(TRY IT) When you reach the line containing "vfov_deg: 7.5", begin reproducing the material exactly, stop after the line containing "focal_35mm: 24", and leave out any pictures along the way.

(DATA SHOWN)
____________________

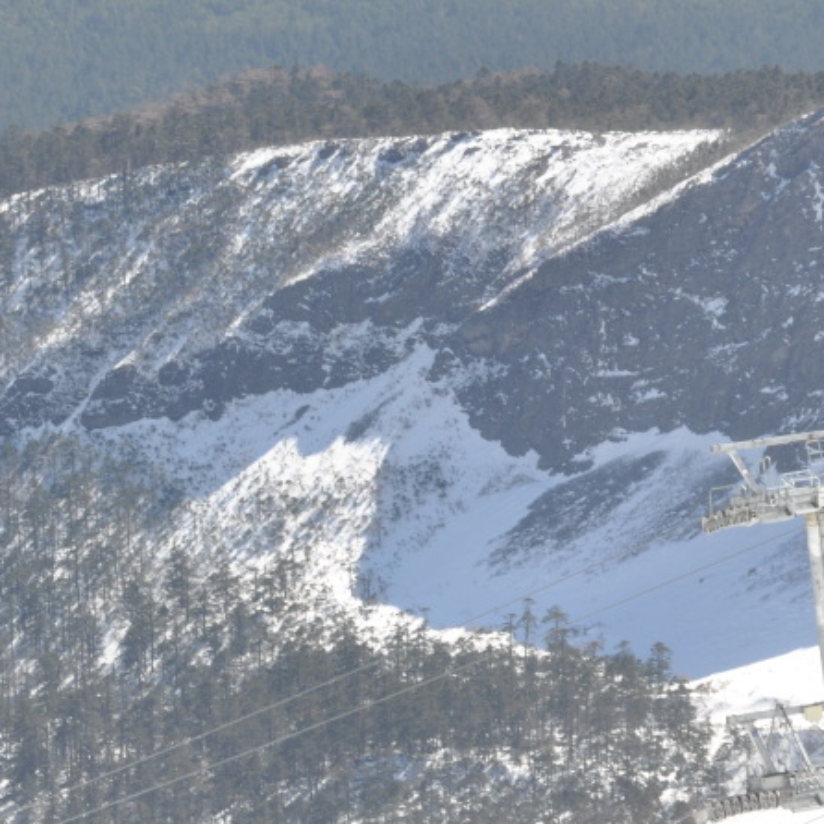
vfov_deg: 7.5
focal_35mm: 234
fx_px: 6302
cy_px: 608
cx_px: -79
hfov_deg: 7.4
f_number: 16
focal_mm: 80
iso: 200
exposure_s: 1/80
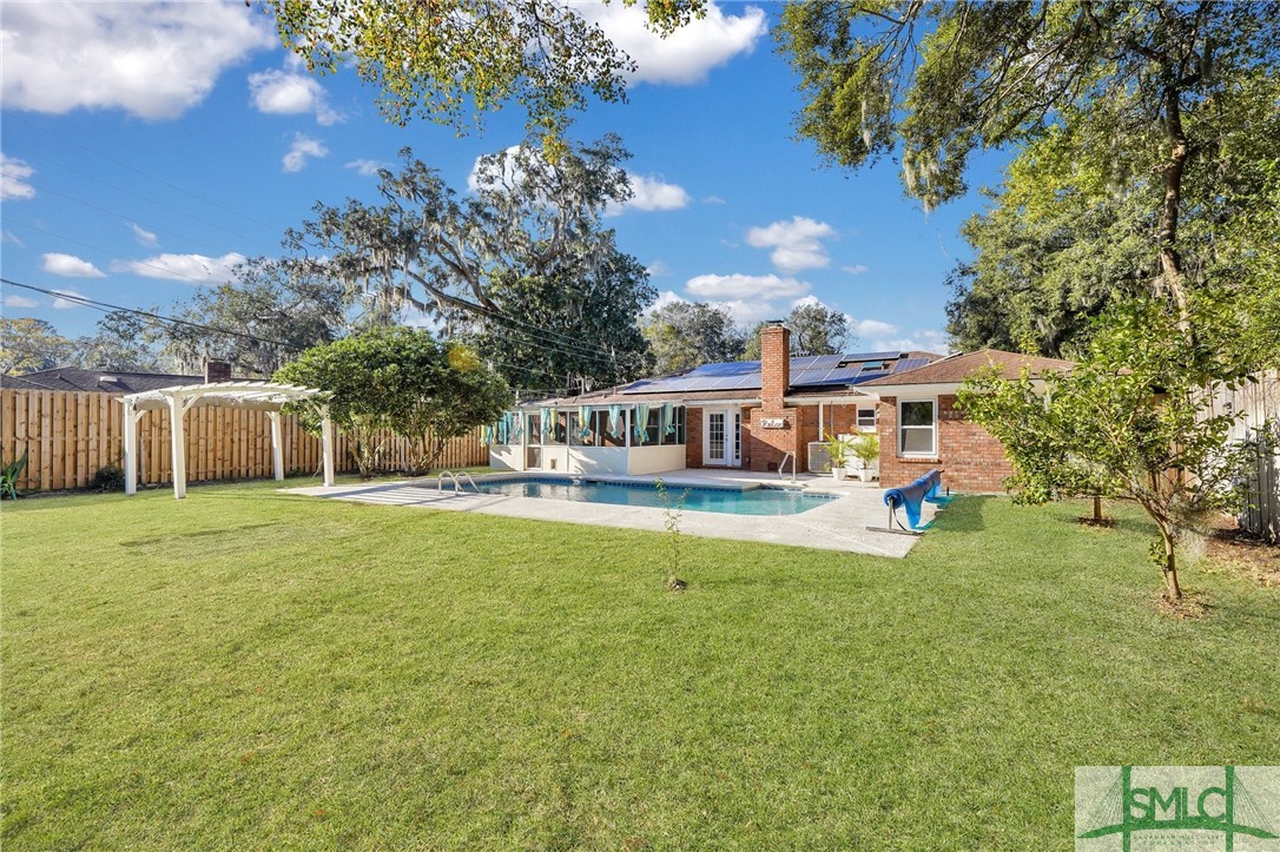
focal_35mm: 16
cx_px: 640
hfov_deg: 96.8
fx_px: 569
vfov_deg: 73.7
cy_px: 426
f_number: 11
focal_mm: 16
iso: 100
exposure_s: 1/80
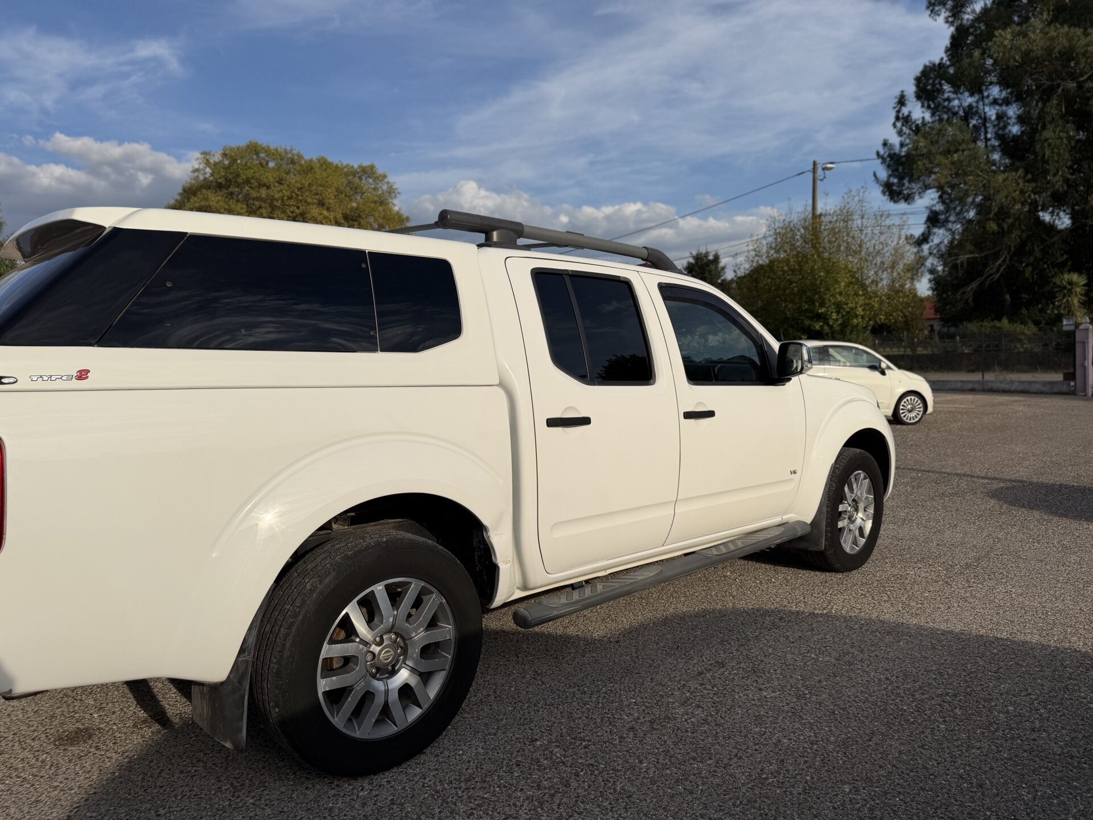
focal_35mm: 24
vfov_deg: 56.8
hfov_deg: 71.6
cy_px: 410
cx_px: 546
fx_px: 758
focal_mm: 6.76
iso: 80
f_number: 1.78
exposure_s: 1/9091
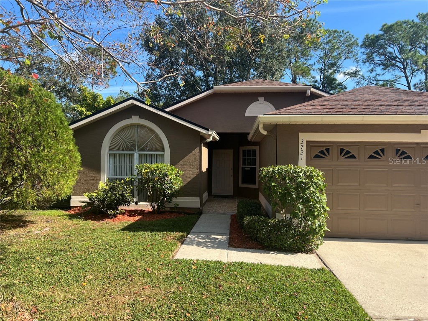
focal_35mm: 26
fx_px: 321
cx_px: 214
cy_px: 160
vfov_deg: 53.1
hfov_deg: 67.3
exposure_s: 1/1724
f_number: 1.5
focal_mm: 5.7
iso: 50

____________________

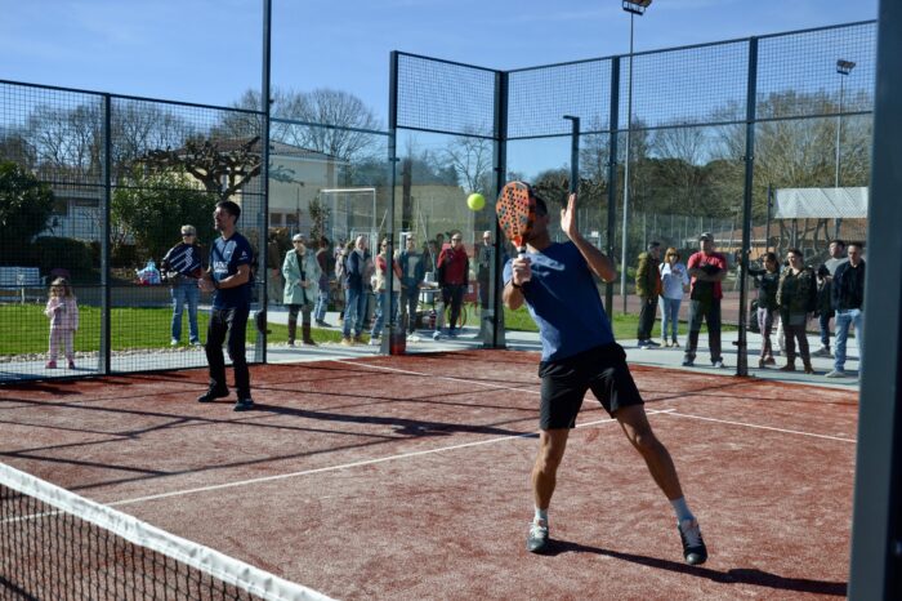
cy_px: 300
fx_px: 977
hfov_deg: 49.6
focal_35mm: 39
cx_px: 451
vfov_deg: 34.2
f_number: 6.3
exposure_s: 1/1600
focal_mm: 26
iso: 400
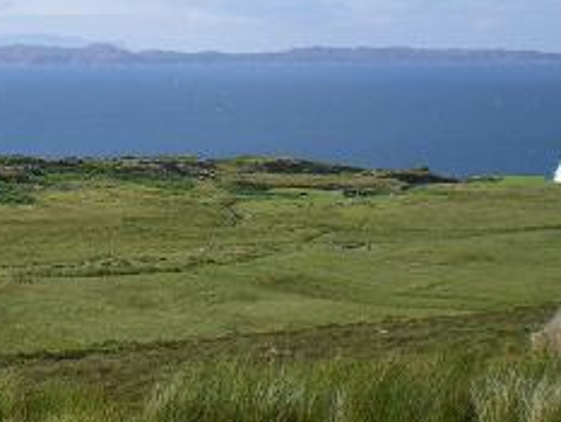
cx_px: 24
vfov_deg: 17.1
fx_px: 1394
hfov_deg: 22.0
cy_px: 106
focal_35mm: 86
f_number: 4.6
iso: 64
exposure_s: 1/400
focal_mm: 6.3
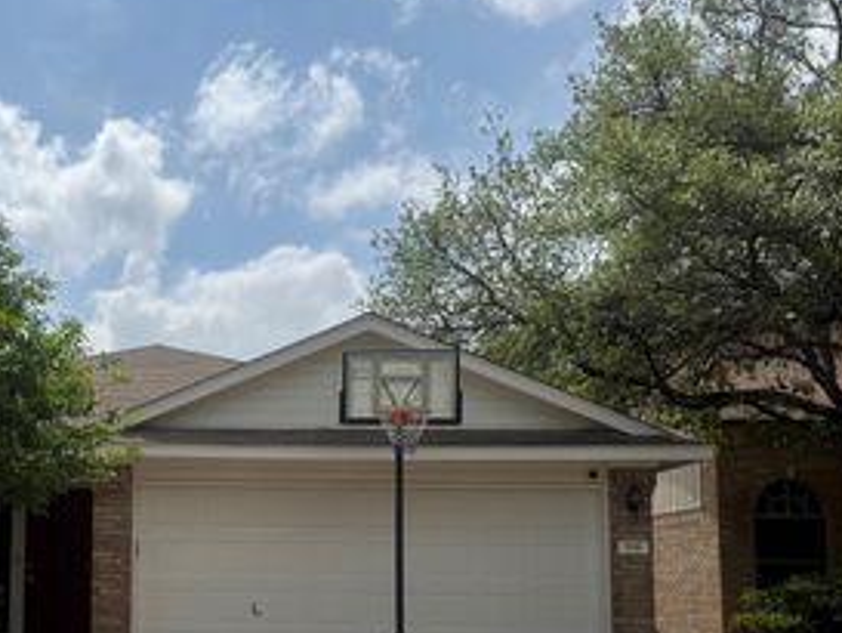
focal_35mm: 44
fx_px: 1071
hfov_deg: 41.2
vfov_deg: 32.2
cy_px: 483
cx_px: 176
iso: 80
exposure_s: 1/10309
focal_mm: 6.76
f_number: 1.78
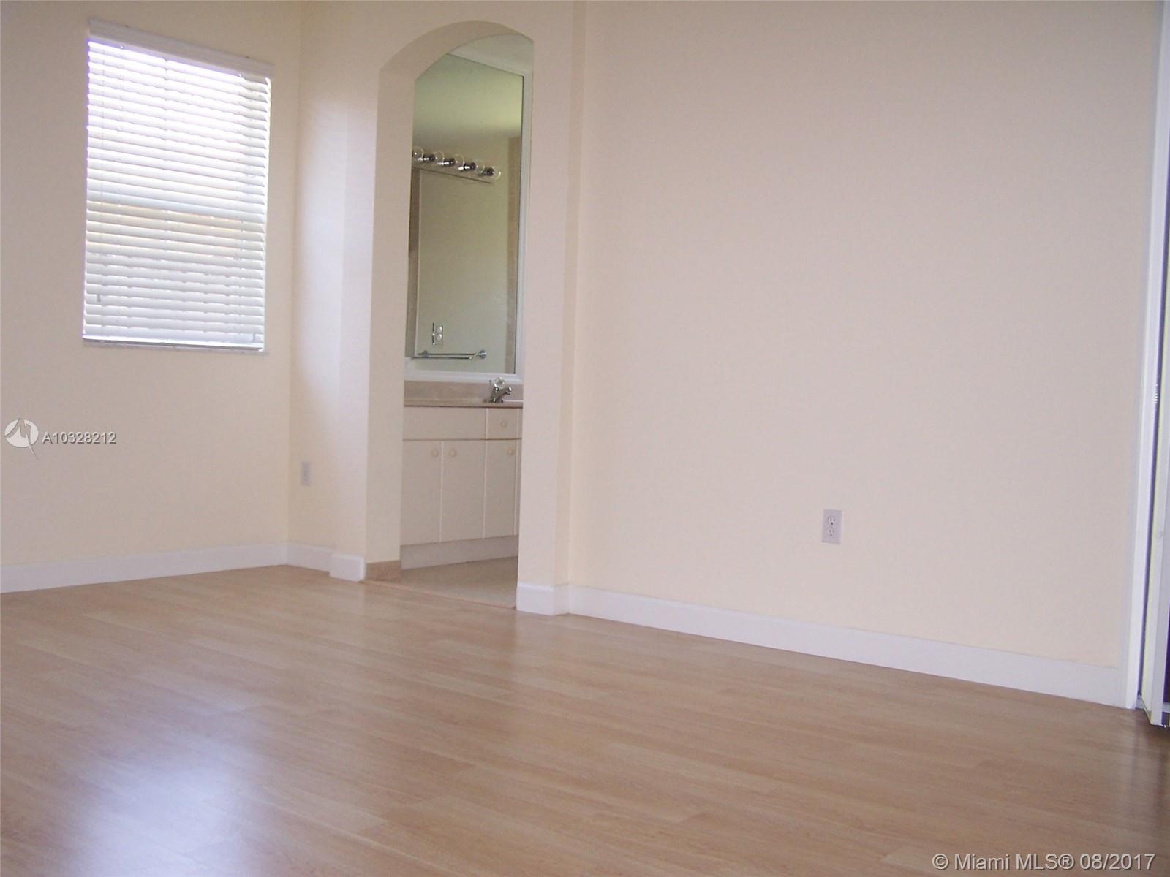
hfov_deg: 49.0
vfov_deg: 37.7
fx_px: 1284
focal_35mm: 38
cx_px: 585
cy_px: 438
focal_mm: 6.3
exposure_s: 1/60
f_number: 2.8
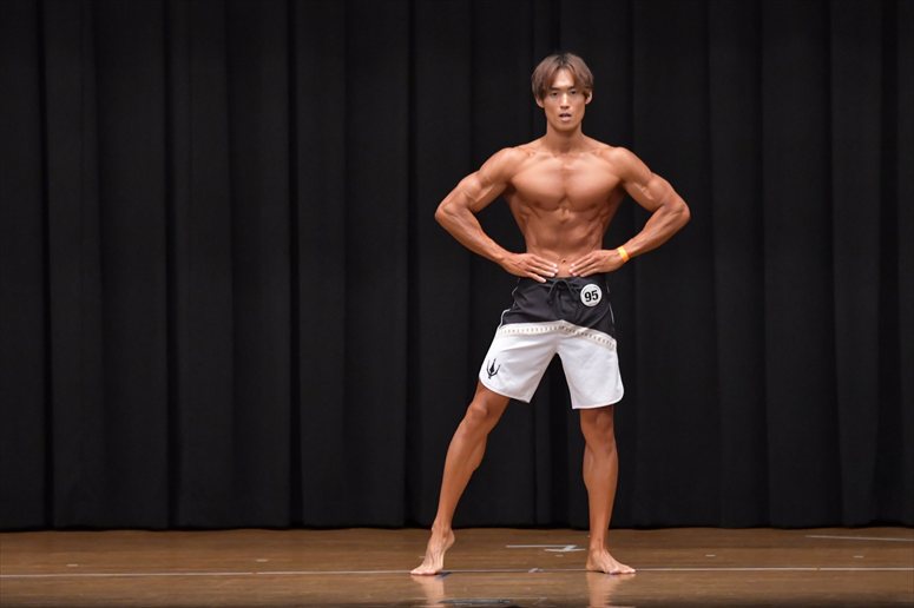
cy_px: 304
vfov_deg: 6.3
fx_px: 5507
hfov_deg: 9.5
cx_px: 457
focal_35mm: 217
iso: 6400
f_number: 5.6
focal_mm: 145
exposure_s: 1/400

____________________

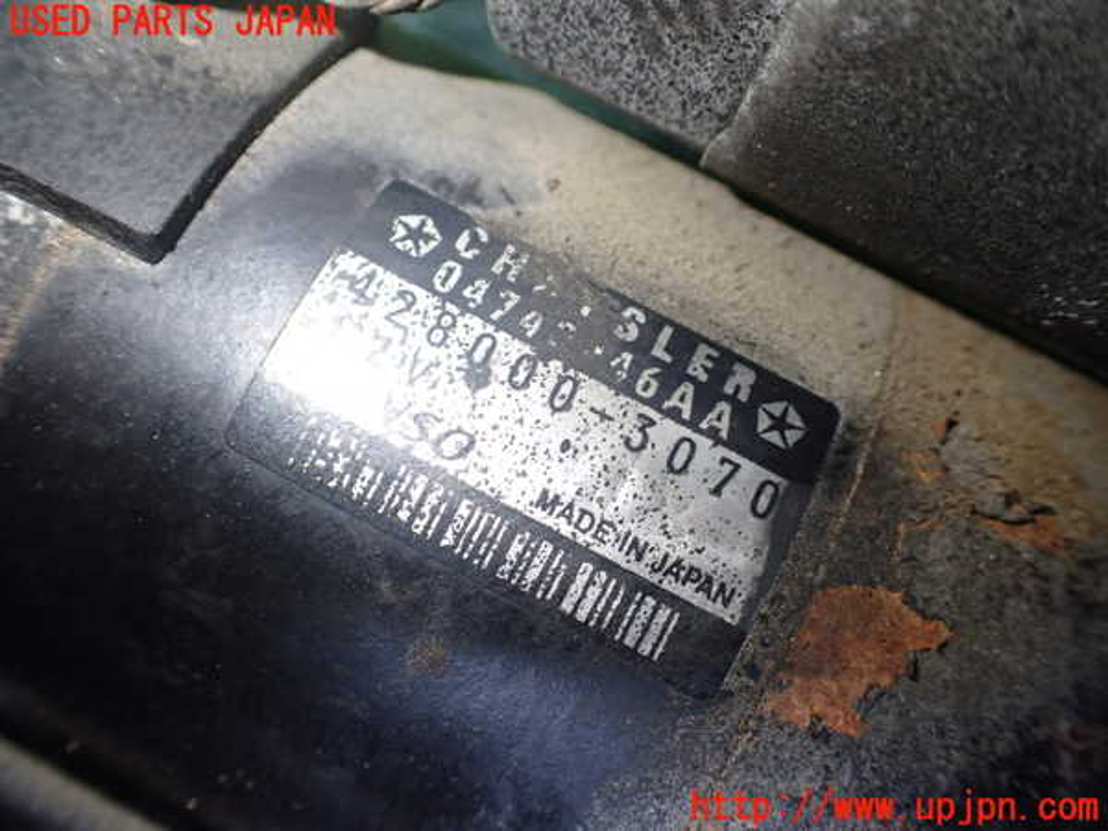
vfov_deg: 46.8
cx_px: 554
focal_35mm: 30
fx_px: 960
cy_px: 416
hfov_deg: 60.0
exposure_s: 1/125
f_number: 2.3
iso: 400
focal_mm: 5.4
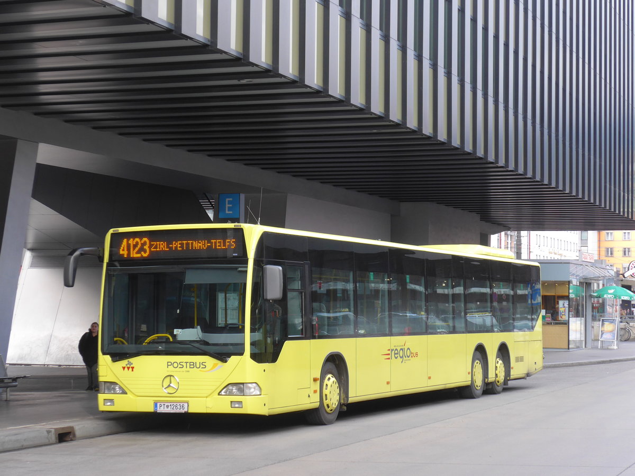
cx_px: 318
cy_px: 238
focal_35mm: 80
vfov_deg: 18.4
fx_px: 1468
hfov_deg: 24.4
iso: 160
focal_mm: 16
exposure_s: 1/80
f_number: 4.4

____________________

(OUTPUT BELOW)
vfov_deg: 7.5
focal_35mm: 234
fx_px: 6302
cy_px: 608
cx_px: -79
hfov_deg: 7.4
f_number: 16
focal_mm: 80
iso: 200
exposure_s: 1/80
focal_35mm: 16
cx_px: 640
hfov_deg: 96.8
fx_px: 569
vfov_deg: 73.7
cy_px: 426
f_number: 11
focal_mm: 16
iso: 100
exposure_s: 1/80
focal_35mm: 24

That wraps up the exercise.